As the veterans returned home, speculators immediately showed up to buy the land warrants given by the government. Many of the soldiers, desperate for money, sold their 160 acres for less than $50. The New York Commercial Advertiser said in June 1847: "It is a well-known fact that immense fortunes were made out of the poor soldiers who shed their blood in the revolutionary war by speculators who preyed upon their distresses. A similar system of depredation was practised upon the soldiers of the last war."
Mexico surrendered. There were calls among Americans to take all of Mexico. The Treaty of Guadalupe Hidalgo, signed February 1848, just took half. The Texas boundary was set at the Rio Grande; New Mexico and California were ceded. The United States paid Mexico $15 million, which led the Whig Intelligencer to conclude that "we take nothing by conquest.... Thank God."

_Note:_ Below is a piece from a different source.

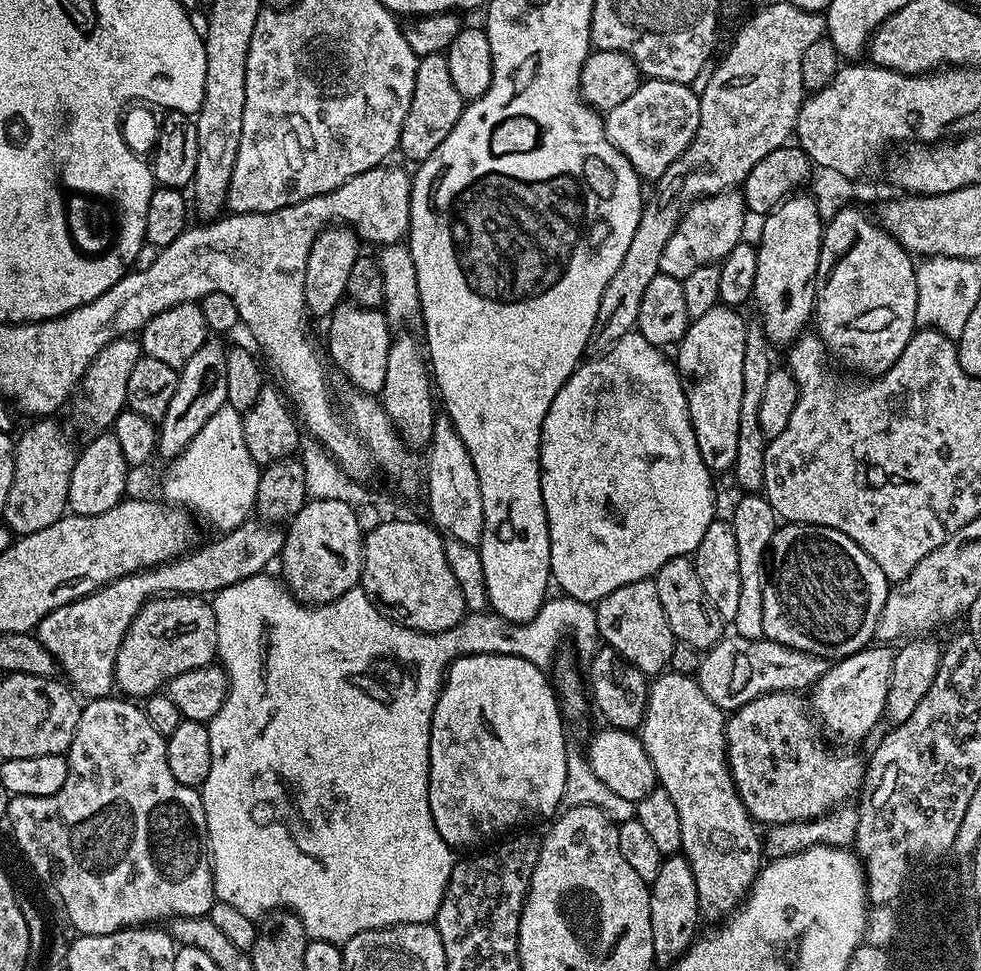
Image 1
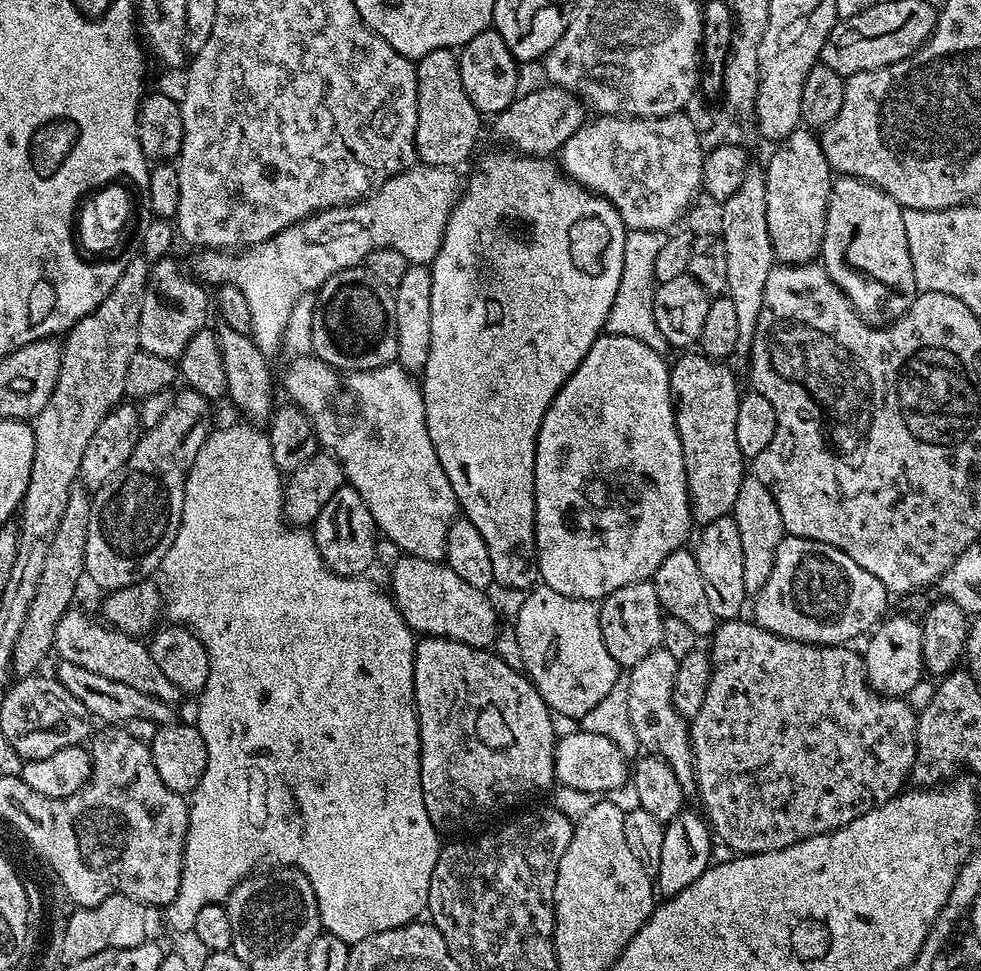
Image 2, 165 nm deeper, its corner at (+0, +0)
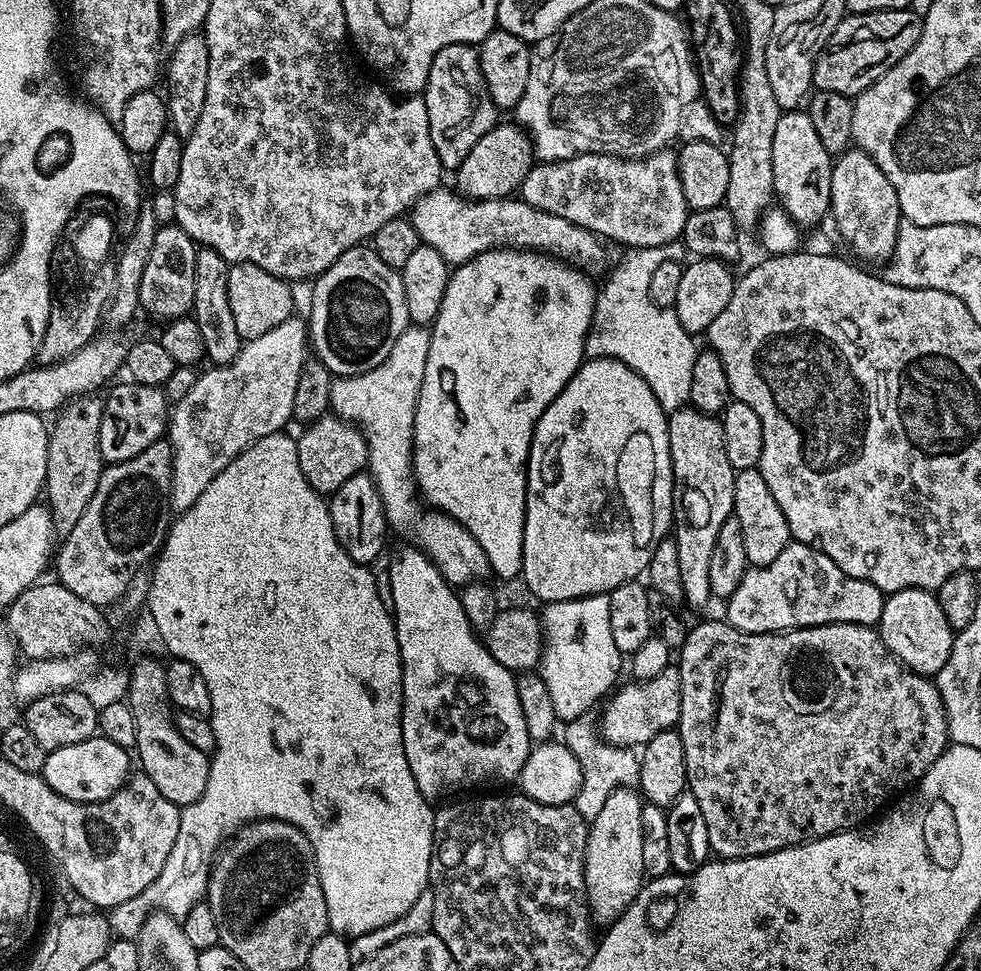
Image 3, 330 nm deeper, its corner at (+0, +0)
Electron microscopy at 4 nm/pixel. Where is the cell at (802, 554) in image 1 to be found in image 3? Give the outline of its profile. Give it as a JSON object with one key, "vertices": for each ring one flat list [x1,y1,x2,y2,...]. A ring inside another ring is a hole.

9 SLAVERY WITHOUT SUBMISSION, EMANCIPATION WITHOUT FREEDOM
The United States government's support of slavery was based on an overpowering practicality. In 1790, a thousand tons of cotton were being produced every year in the South. By 1860, it was a million tons. In the same period, 500,000 slaves grew to 4 million. A system harried by slave rebellions and conspiracies (Gabriel Prosser, 1800; Denmark Vesey, 1822; Nat Turner, 1831) developed a network of controls in the southern states, hacked by the laws, courts, armed forces, and race prejudice of the nation's political leaders.